Élodie : De mes échanges avec différents experts, il ressort que les choix politiques, par exemple celui de défendre les prairies, contribuent à préserver certains écosystèmes, au détriment d’autres écosystèmes. Comme tout le monde se dispute sur le sujet, il est difficile d’y voir clair, mais mon impression générale est que les bénéfices de la prairie sont largement surévalués, pour des raisons qui relèvent de l’attachement affectif à l’élevage, et qu’on aurait tout intérêt à laisser les écosystèmes forestiers prendre beaucoup plus de place sur la terre. Ce serait sans doute moins bucolique, cela impliquerait d’accepter de vivre dans des espaces géographiques moins domestiqués, mais nous y gagnerions sur le plan écologique.
AVF : Le XXIe siècle sera végé ou ne sera pas, écris-tu en conclusion du premier chapitre. Y a-t-il encore des raisons de penser que la société pourrait refuser le déclin de l’élevage et de la consommation d’animaux dans les prochaines décennies, et pourrait s’orienter vers un autre modèle dominant que le véganisme ?
Élodie : Nous sommes certainement à la croisée des chemins. Des dynamiques contraires s’opèrent un peu partout sur la planète : un mouvement végétarien international se déploie jusqu’en Chine, la culture cellulaire de viande s’annonce comme une rupture majeure, mais d’un autre côté, on mange de plus en plus de viande à l’échelle de la planète, et de plus en plus de viande industrielle, avec les conséquences qu’on connaît. Je ne sais pas vers quoi nous allons.

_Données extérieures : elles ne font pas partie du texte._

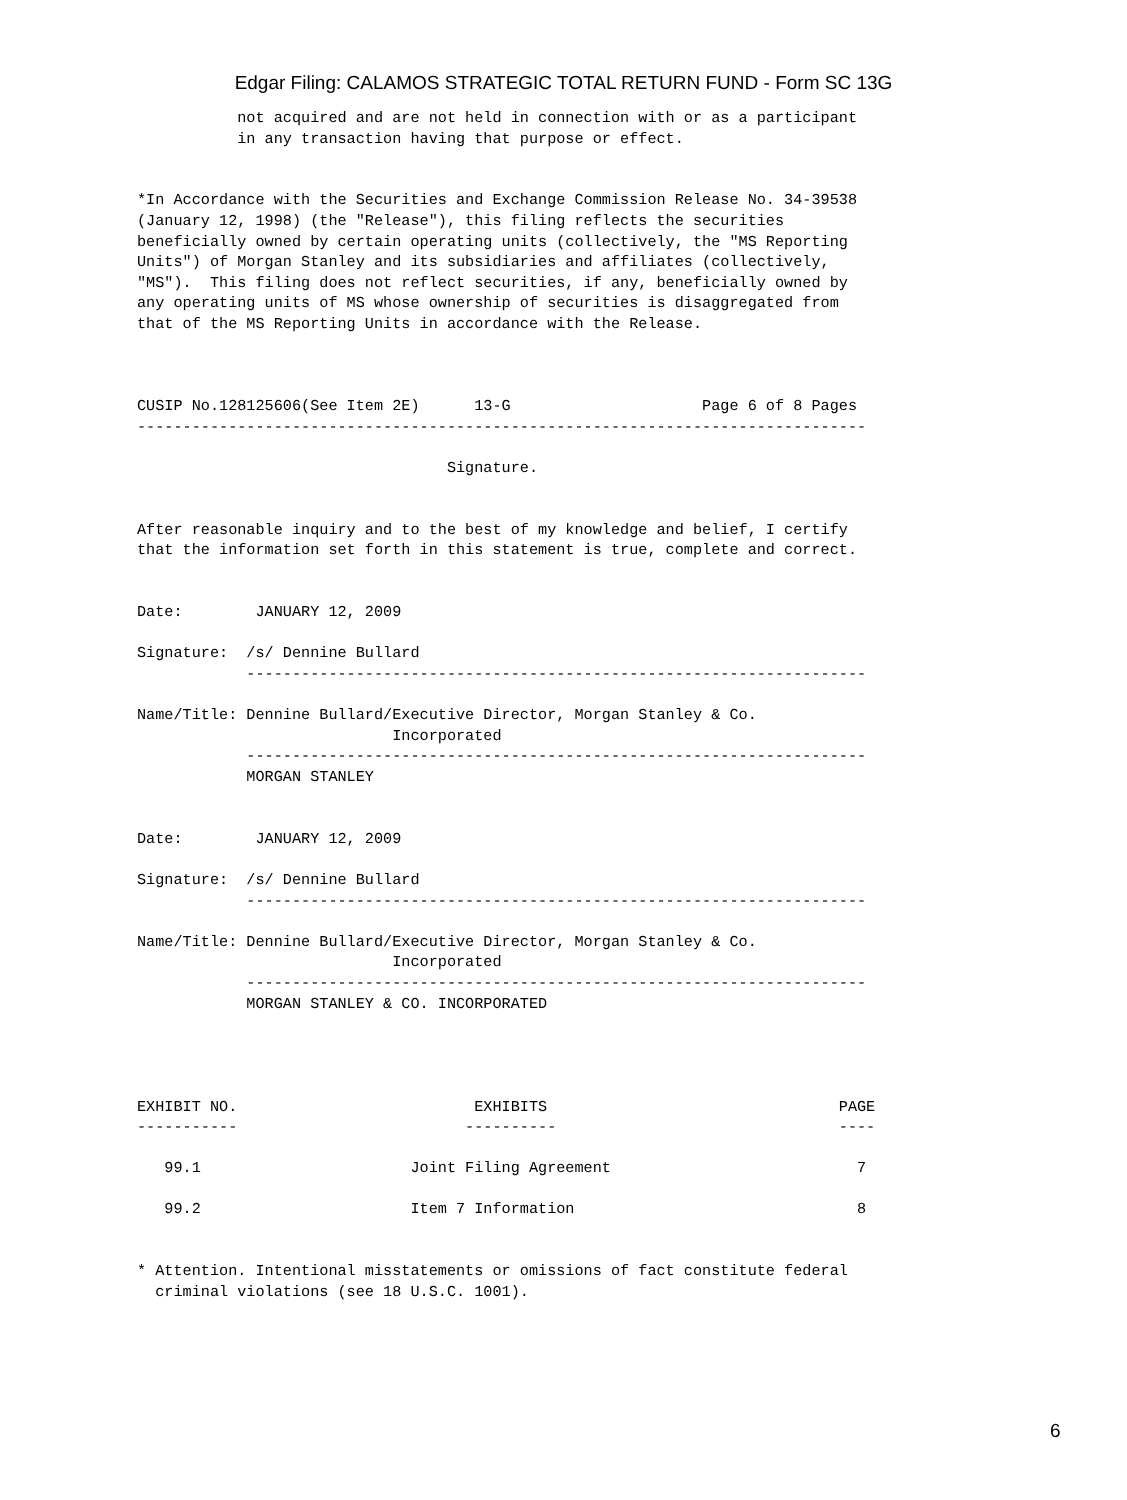Edgar Filing: CALAMOS STRATEGIC TOTAL RETURN FUND - Form SC 13G
           not acquired and are not held in connection with or as a participant
           in any transaction having that purpose or effect.


*In Accordance with the Securities and Exchange Commission Release No. 34-39538
(January 12, 1998) (the "Release"), this filing reflects the securities
beneficially owned by certain operating units (collectively, the "MS Reporting
Units") of Morgan Stanley and its subsidiaries and affiliates (collectively,
"MS").  This filing does not reflect securities, if any, beneficially owned by
any operating units of MS whose ownership of securities is disaggregated from
that of the MS Reporting Units in accordance with the Release.



CUSIP No.128125606(See Item 2E)      13-G                     Page 6 of 8 Pages
--------------------------------------------------------------------------------

                                  Signature.


After reasonable inquiry and to the best of my knowledge and belief, I certify
that the information set forth in this statement is true, complete and correct.


Date:        JANUARY 12, 2009

Signature:  /s/ Dennine Bullard
            --------------------------------------------------------------------

Name/Title: Dennine Bullard/Executive Director, Morgan Stanley & Co.
                            Incorporated
            --------------------------------------------------------------------
            MORGAN STANLEY


Date:        JANUARY 12, 2009

Signature:  /s/ Dennine Bullard
            --------------------------------------------------------------------

Name/Title: Dennine Bullard/Executive Director, Morgan Stanley & Co.
                            Incorporated
            --------------------------------------------------------------------
            MORGAN STANLEY & CO. INCORPORATED




EXHIBIT NO.                          EXHIBITS                                PAGE
-----------                         ----------                               ----

   99.1                       Joint Filing Agreement                           7

   99.2                       Item 7 Information                               8


* Attention. Intentional misstatements or omissions of fact constitute federal
  criminal violations (see 18 U.S.C. 1001).
6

AVF : Comment imagines-tu l’évolution du véganisme en France dans 10 ans ? Quelles seraient les premières avancées ?
Élodie : À l’échelle de la France, il me semble assez évident que le véganisme sera de plus en plus accepté, que le discours médical va évoluer (on ne peut pas indéfiniment ignorer les résultats des études scientifiques), et que l’offre végane va continuer à aller croissant dans les magasins d’alimentation, la restauration publique et privée. Pour le reste, je crois qu’il y a encore d’importants blocages pour que la réduction de la production animale puisse devenir un objectif politique consensuel, au même titre que la sortie des énergies fossiles, par exemple.
AVF : Matthieu Ricard en a signé la préface ; un petit mot sur son engagement et ses liens avec l’AVF ?
Élodie : Matthieu Ricard est reconnu pour sa grande bienveillance et son souci du monde. C’est aussi quelqu’un qui n’a pas peur de tenir des messages très engagés contre l’exploitation des animaux, qui parviennent à toucher un très large public. Je suis extrêmement touchée qu’il ait accepté de signer cette préface. Je crois qu’il s’agit également d’un soutien à l’activité de l’AVF, que Matthieu connaît bien. Je sais aussi qu’il apprécie beaucoup [la revue Alternatives végétariennes] !
Révolution végane – Inventer un autre monde,
Élodie Vieille Blanchard,
Dunod, septembre 2018, 224 pages, 18,90€.